Ambient mode is the growing option between sleep and wake for your devices
BY:
Eric De Grasse
Chief Technology Officer
PROJECT COUNSEL MEDIA
21 July 2022 – It’s been almost a decade since Apple put a processor inside an iPhone designed to handle sensor data. The motion co-processor appeared on the iPhone 5s in 2013 and marked a subtle shift in how manufacturers thought about battery-powered devices. Now, as we embrace wearables, always-on sensors with batteries, and energy-harvesting devices, it’s time to call out the rise of an ambient state in devices.
Forget binary sleep and wake. When we ask a fitness tracker to measure heart rate or a battery-powered earbud to have an always-on listen mode without requiring a fresh charge every hour, we’re taking advantage of ambient mode. As we are when we leverage the face detection sensors on our phones that wait until our face is detected before “waking up” a primary processor for the heavy lifting of facial recognition. It’s use cases like these that are driving the rise of “ambient mode” in processors.
Another example is Qualcomm’s new wearables platform which it teased out at the Mobile World Congress this year, and fully launched this week. The chip maker said it had shunted several “jobs” over to a lower-power, always-on processor so a particular wearable could spend 95% of the time in ambient mode. Those jobs included the playing of audio, always-on wake word detection, sensor tracking, and notifications. Notably, the always-on processor even includes a smaller GPU that powers the screen in ambient mode without sacrificing image quality.
As I noted in our special newsletter to our TMT (telecommunications, media, and technology) subscribers, Qualcomm has redesigned its silicon designed for wearable devices such as smart watches and activity trackers to launch what it’s calling the Snapdragon W5+ wearable platform.

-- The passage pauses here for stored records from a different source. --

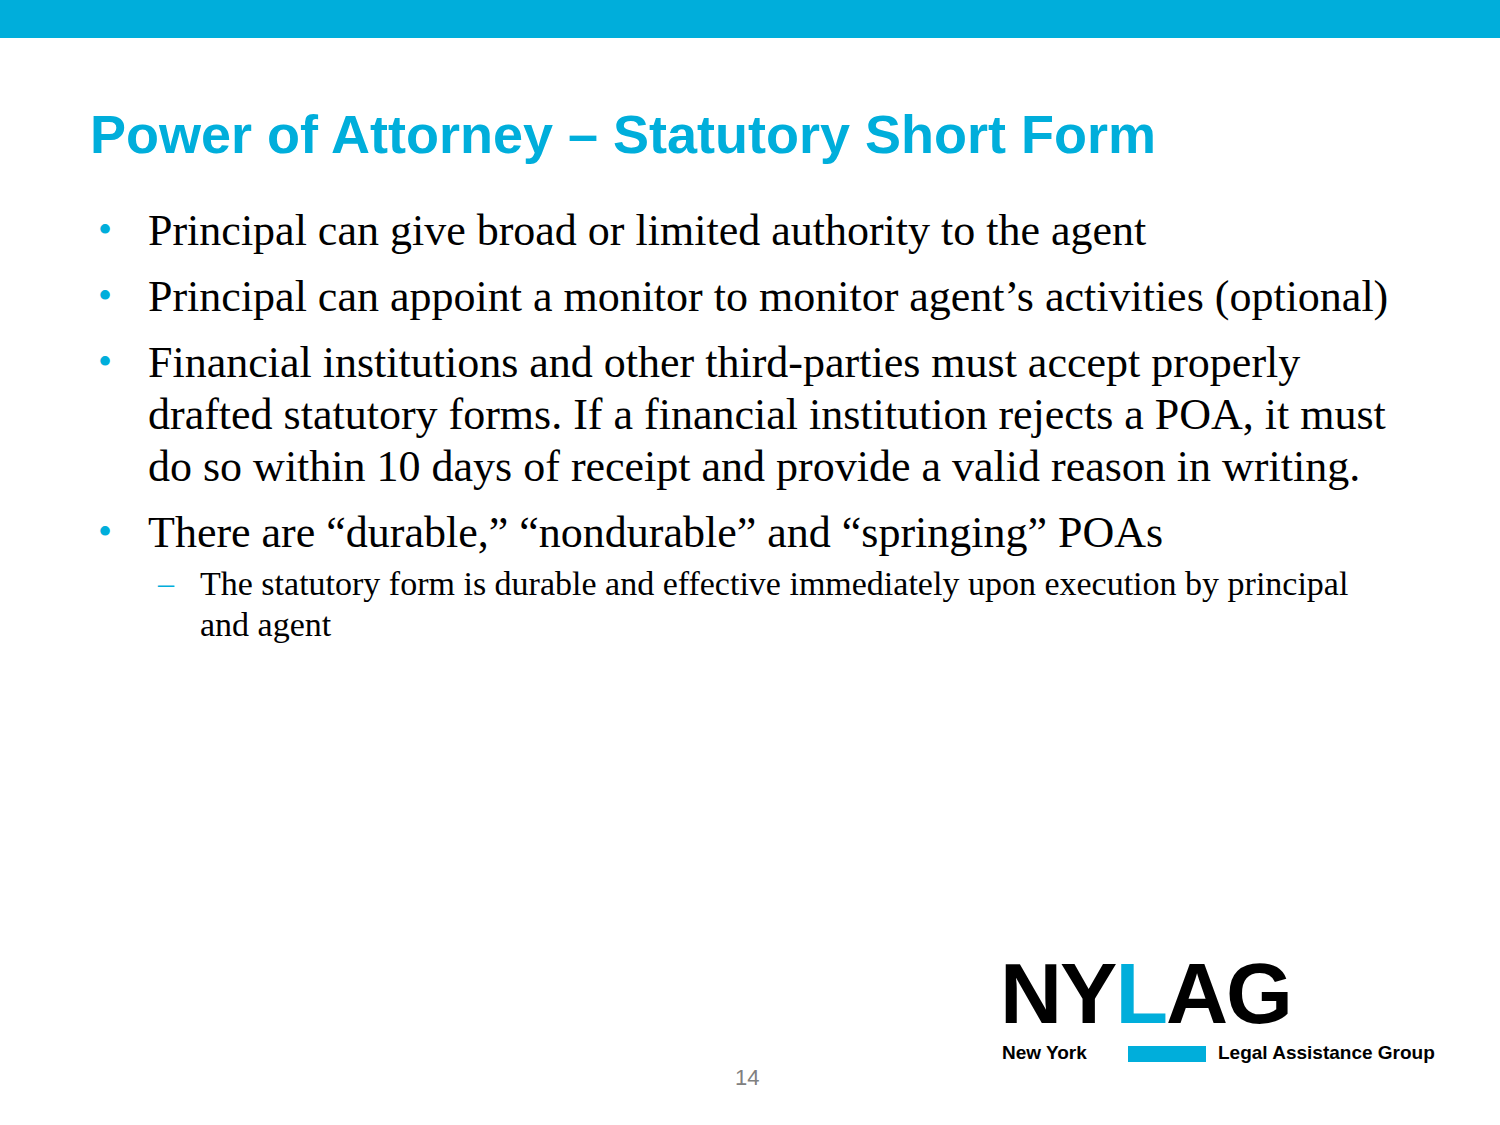Power of Attorney – Statutory Short Form
Principal can give broad or limited authority to the agent
Principal can appoint a monitor to monitor agent’s activities (optional)
Financial institutions and other third-parties must accept properly drafted statutory forms. If a financial institution rejects a POA, it must do so within 10 days of receipt and provide a valid reason in writing.
There are “durable,” “nondurable” and “springing” POAs
The statutory form is durable and effective immediately upon execution by principal and agent
14
NYLAG
New York
Legal Assistance Group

These designs are completely new and hopefully will help the makers of every other smart watch that isn’t an Apple Watch finally compete against the Cupertino-designed device.
The new Qualcomm silicon embraces this concept of an ambient mode – offloading several sensing and other processes to co-processors that save on power without sacrificing performance. The design takes sensors such as heart rate and microphones for voice activation and embeds them on an always-on microprocessor. Qualcomm has also put a smaller GPU on this always-on chip so the screen gets cool visuals in ambient mode. Finally, it has put notifications and audio playback on this lower performance, low-power always-on processor to save on battery life.
This growing trend of using ambient mode creates both opportunities and complications for device makers.
On one hand, when it comes to a battery-powered device, it’s always more challenging to stop thinking in binaries (awake/sleep) and start evaluating tradeoffs in power consumption and cost for an entirely new state.
On the other hand, spending time on the front end considering use cases and designing for an ambient mode will result in a device that can go longer on a single charge without sacrificing function.
Another challenge is that for certain classes of devices, figuring out the jobs that belong in an ambient mode will be tough for new features or entirely new devices. We know that always-on wake word detection is important for earbuds, glasses, and phones. But what is the next use case?
Engineers will need to have a pretty good understanding of the jobs they want in ambient mode and the power and performance those require. Because they will be dealing with limited capacity for a low-power, always-on processor, they will also want to stick with jobs that people already want in their devices. This sort of calculation will be tougher to make in a wearable or a phone as opposed to a limited purpose sensor, because there are so many potential jobs.
It also means that – unless it’s a killer feature for a device – the most innovative features won’t hit ambient mode right away. There are many other new ways of thinking about the tradeoff between performance and the amount of energy required by adding ambient to our existing two modes of computing. But there are also tools that will help.
Machine learning on microcontrollers will help make more workloads possible in ambient mode. For example, always-on voice activation is powered by a simple wake word detection algorithm. These sorts of TinyML jobs tend to revolve around simple use cases such as face or a specific image recognition, wake word recognition, or even something like anomaly detection.
This is one reason I’m so keen on use cases for TinyML. The more things we can figure out how to do on slow-power processors, the more we can shunt to an ambient mode on a device. That means we could give sensors, wearables, and any other battery-powered devices superpowers without shortening their battery life.
In brief, TinyML is shorthand for building machine learning algorithms that can operate on microcontrollers as opposed to more powerful chips inside gateways or cellphones. By running machine learning at the farthest edge, engineers can build products that protect privacy, conserve power, reduce latency, and in some cases even make an internet connection unnecessary. If we want to build a truly distributed internet of things with billions of sensors then we’re going to need TinyML.
As we put computing in more places, we will need to embrace ambient mode on processors and in devices, but we will also need to embrace the idea of an ambient intelligence inside our homes. Having always-on sensing platforms and local ML processing input in order to deliver users a better experience is a powerful idea, but it will also require us to think about privacy, computing, and data in new ways.